Dazu müsste ich aber irgendwie schaffen die anzahl der MOnate die zwischen Start und Enddatum liegen heraus zu finden... hmmm wär ne möglichkeit aber das wäre n ziemlich großer aufwand und auch nicht so schön...


----------



## AlArenal (9. Jun 2006)

Die Daten gehen nicht verloren, wenn du alles durchdacht aufbaust. Wenn ich in einer JTable klicke, bekomme ich ja auch raus, auf welches Daten-Objekt ich geklickt habe.

Oder nehmen wir mal etwas aus meinem Arbeitsalltag: 
Eine Arbeitsfläche in der man Graphen darstellen kann, z.B. einen Workflow oder ein UML-Diagramm. Die Anzeige ist der View, die die Objekte im View stehen in einem Model und über entsprechende Methoden ist es immer möglich für eine beliebige Koordinate im View rauszufinden, was da für ein Objekte (oder mehrere Objekte) im Model stehen.... Aus Sicht des Views sind diese Objekte in seinem Model. Sie sind aber mglw. nur eine visuelle Repräsentation meiner eigentlichen Daten-Objekte, die nicht denen im Graph-Model entsprechen müssen.

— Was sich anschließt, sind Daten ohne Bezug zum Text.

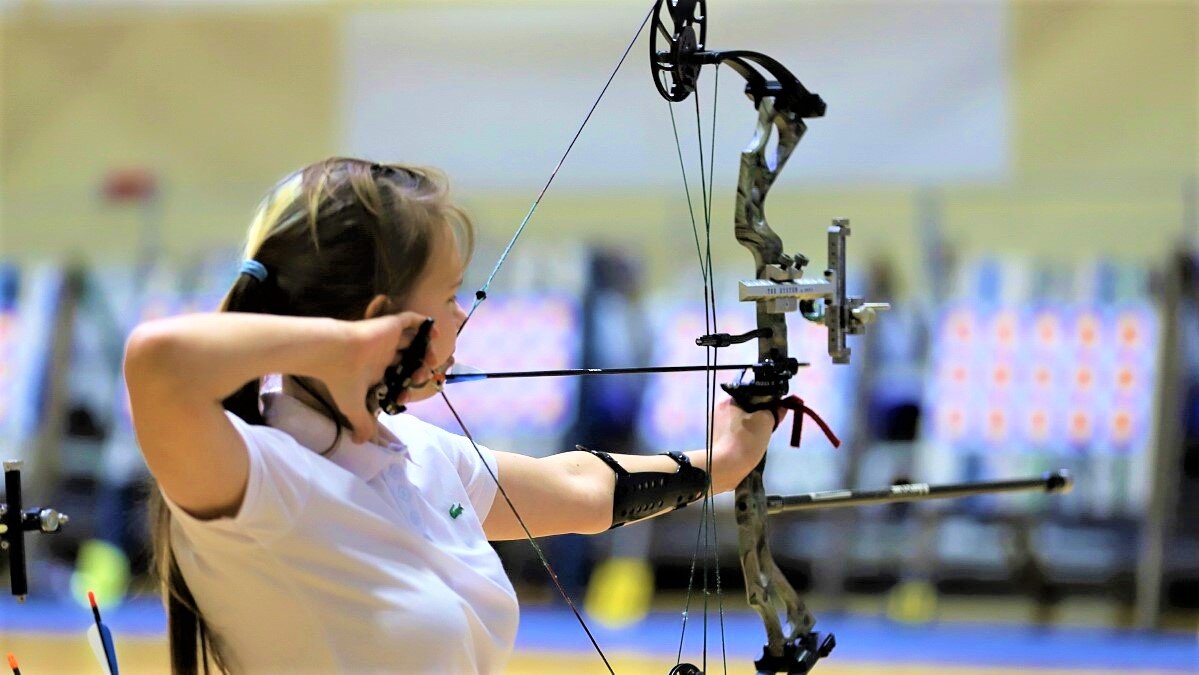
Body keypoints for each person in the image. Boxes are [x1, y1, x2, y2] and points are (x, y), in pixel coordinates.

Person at [124, 157, 782, 674]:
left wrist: (721, 462)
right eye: (446, 296)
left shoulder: (414, 453)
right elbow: (156, 362)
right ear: (387, 318)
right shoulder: (258, 478)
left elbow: (584, 490)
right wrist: (348, 343)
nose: (463, 316)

Stelle ich im View z.B. ein Auto dar, habe ich vielleicht eine Klasse AutoNode im Model des View. AutoNode ist aber keine Repräsentation eines Autos, für das ich noch irgendwo die Klasse Auto habe...

Dabei haben die Koordinaten der AutoNode im Model nur indirekt etwas mit denen im View zu tun, weil der View skalieren kann und beim zeichnen entsprechend umrechnet. Eine solche Skalierung brauchst du ja für deinen Kram auch. Da musst du etwas Gehirnschmalz in die Abstrahierung investieren. Wenn AutoNode (wie jedes Objekt in dem Model) eine eigene #paint Methode hat, musst du zur Darstellung nur alle Objekte im Model durchlaufen, checken ob die Koordinaten im darstellenbaren Bereich liegen und sie von hinten nach vorne zeichnen lassen...

Vielleicht solltest du dir mal den internen Aufbau einer Graph-Lib anschauen. Ich schätze JGraph dürfte recht ähnlich funktionieren (ich selbst arbeite mit einem kommerzeillen Konkurrenzprodukt).. oder prefuse, dass sehr sehr clever designt ist.


----------